Small Space Tips: College Dorm Room Design

Our intern this year, Lauren, is a design student at Iowa State University and she’s done a tremendous job working with us to improve and grow all facets of Charles & Hudson.
college dorm room design Small Space Tips: College Dorm Room Design
Lauren lives in student housing (dorms) like thousands of other college students across the country. We asked her to provide some small space tips for living in a dorm room that should be required reading for any Freshman but you can also apply to your own small space living situation.
For most people, a college dorm room is the smallest space they will ever call “home.” Making a dorm room practical, comfortable, and stylish will allow for more productive studying and for more successful entertainment of others. The following tips will help you turn a generic dorm room into a space you’ll love to live in.
1. Purge it
When going through your things to bring in your dorm room, leave out kitschy things without practical or sentimental use. It’s no secret that there is very little storage in a dorm and bringing things from home that you won’t actually use will make your room seem cramped and messy. Of course, framed pictures and a few sentimental objects should come with you but leave the rest at your parents’ house.

#### GOALS:
a. In the dorm room design text, substitute "residence halls" for "student housing" and write out the stretch from "Our intern this" through "space living situation.".
b. Could you proceed with the dorm room design text by writing what comes after its last sentence?
The records come from a separate source.

#### RECORDS SUPPLIED:
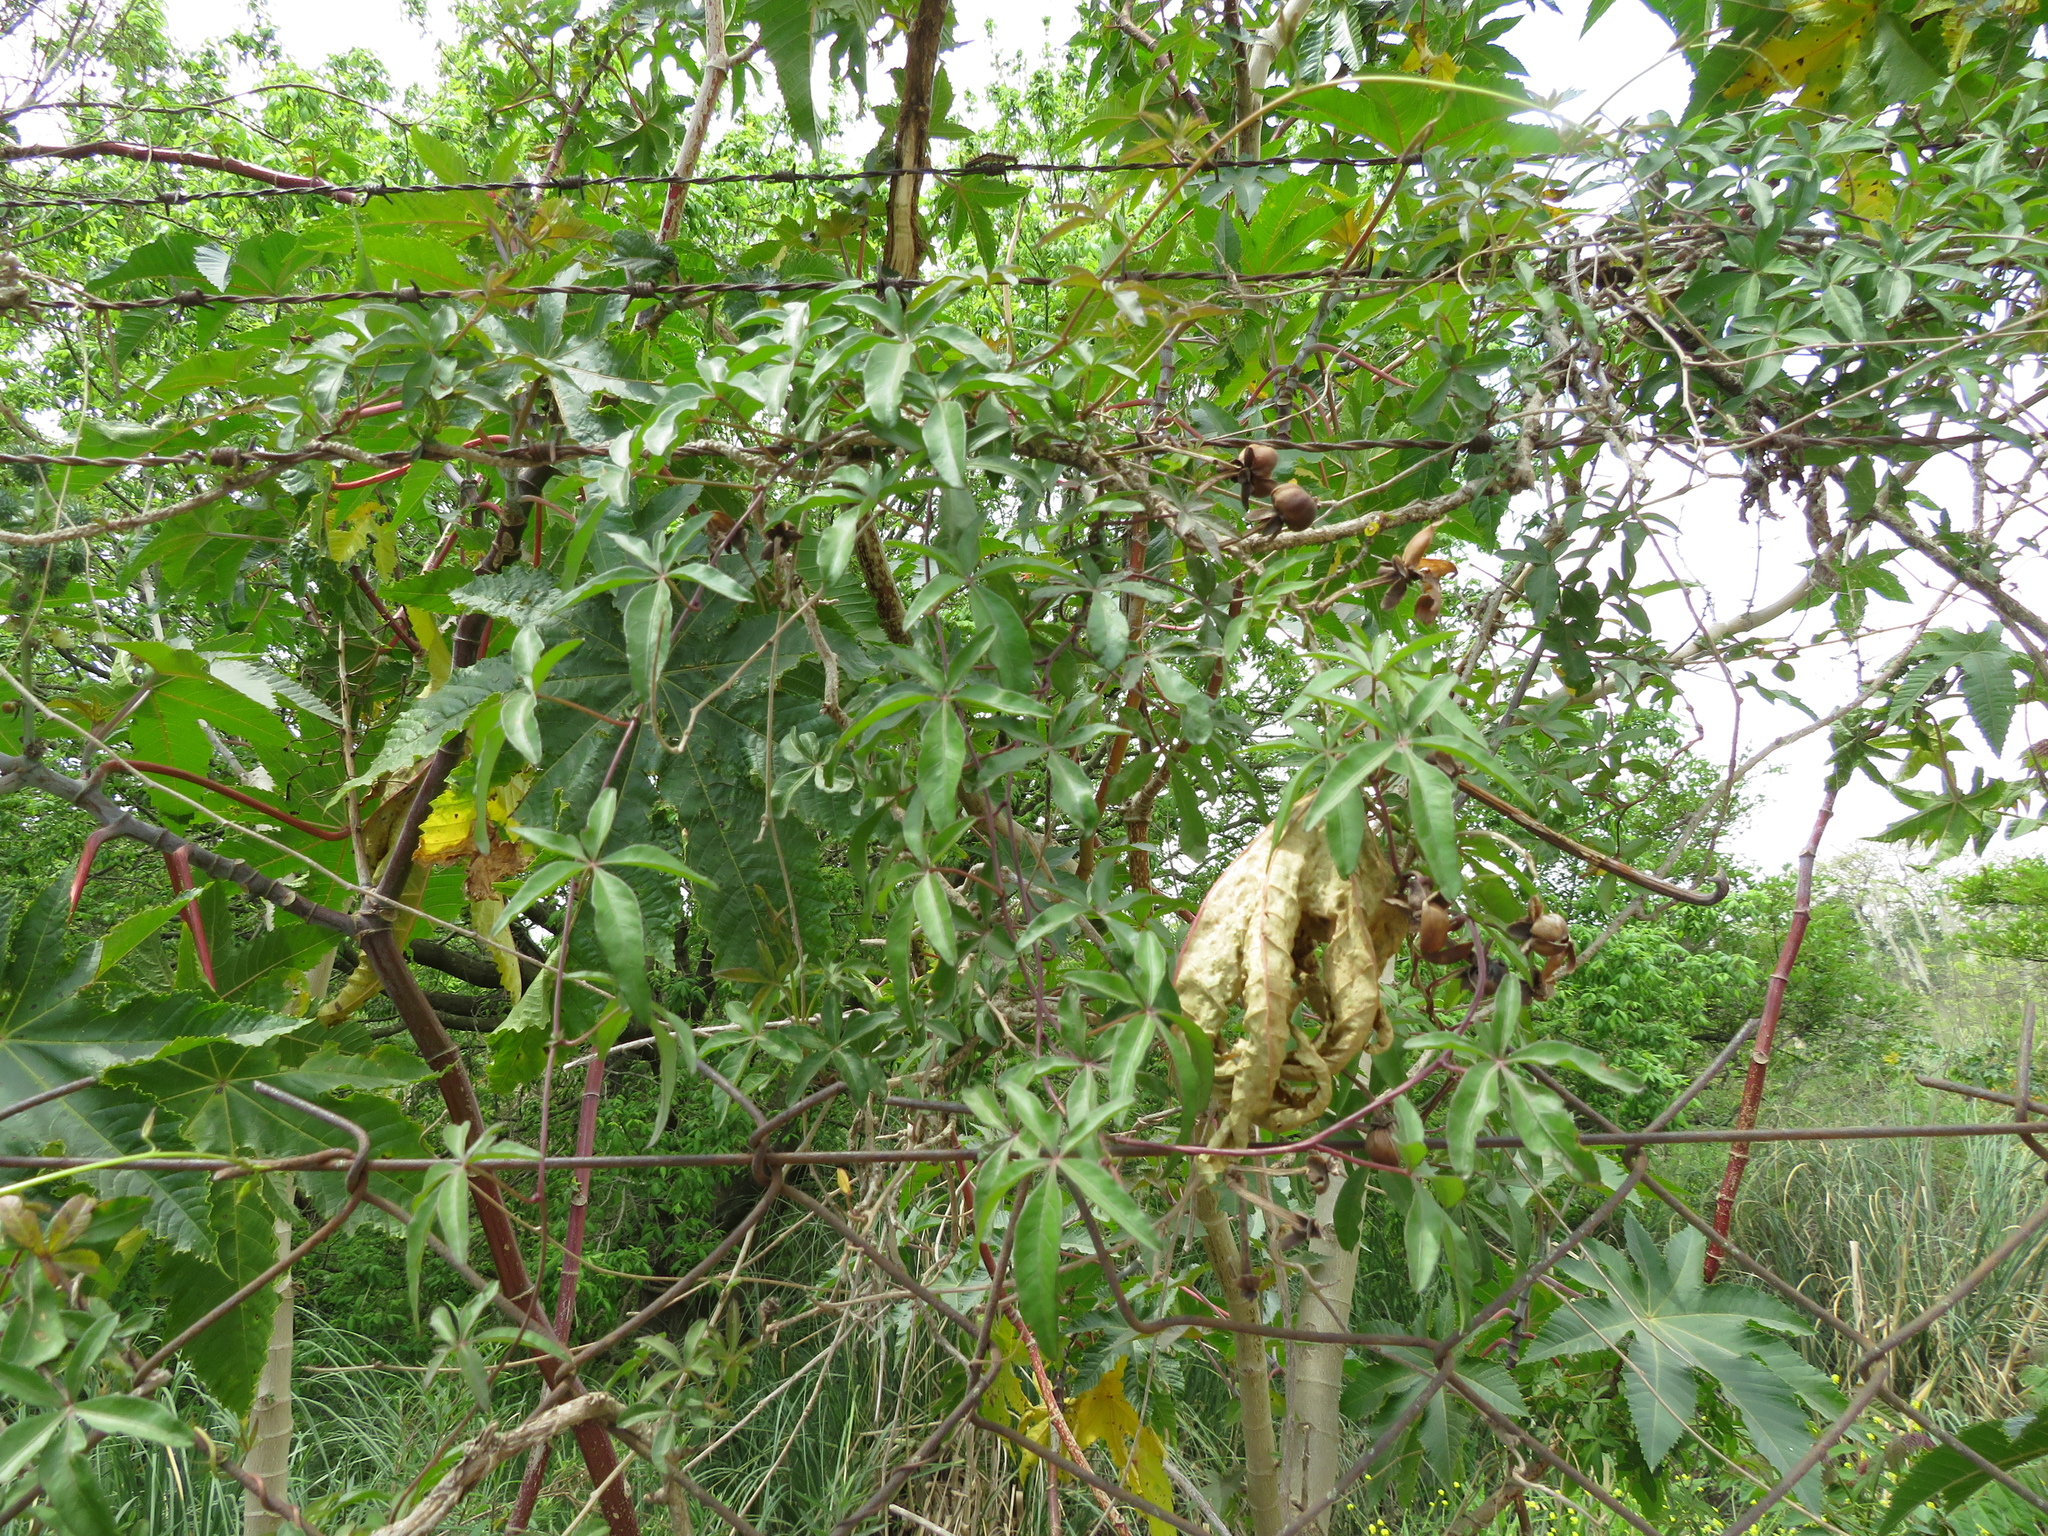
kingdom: Plantae
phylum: Tracheophyta
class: Magnoliopsida
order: Solanales
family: Convolvulaceae
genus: Ipomoea
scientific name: Ipomoea cairica
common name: Mile a minute vine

#### TASK-BY-TASK ANSWERS:
a.
Our intern this year, Lauren, is a design student at Iowa State University and she’s done a tremendous job working with us to improve and grow all facets of Charles & Hudson.
college dorm room design Small Space Tips: College Dorm Room Design
Lauren lives in residence halls (dorms) like thousands of other college students across the country. We asked her to provide some small space tips for living in a dorm room that should be required reading for any Freshman but you can also apply to your own small space living situation.

b.
2. Use Fabric Wisely
College dormitories don’t give you much choice when it comes to the kind of furniture you can use in your small space. To show your personal taste and to create a homey feel, be intentional in buying sheets, duvets, curtains, futon covers and towels in prints and colors that convey who you are and how you want your space to be perceived.
3. Prints, Not Posters
Dorm rooms are no strangers to movie and band posters. Showing your interests on your wall can break up the white paint and create conversations between others on your dorm floor. However, scale is a huge issue when it comes to a small living space. Instead of plastering your walls with 3 foot posters, find the 16 inch versions of the prints and put them in frames to hang on your wall. This improvement will make your space look more like a sophisticated home and less like a cave.


4. Dual Purpose Furniture
Aside from the bed and desk usually already provided in the room, small scale furniture might be able to fit in your room. When choosing furniture, look for things that can be used in at least 2 ways. Lofts that are tall enough to put your desk/sofa under, ottomans with removable lids for storage, futons or small sleeper loveseats, and mini-fridges at heights that can be used as end tables are all great options when looking to bring practical furniture into your space.
5. Extra Lighting
Aside from a fluorescent ceiling light and maybe a small window, most dorm rooms lack sufficient lighting. Make sure you bring at least one task light for your desk. This work light will be very valuable if you stay up to study after your roommate goes to bed. Bringing in a floor lamp will also brighten up the room and make it feel inviting for when you are entertaining your friends from down the hall.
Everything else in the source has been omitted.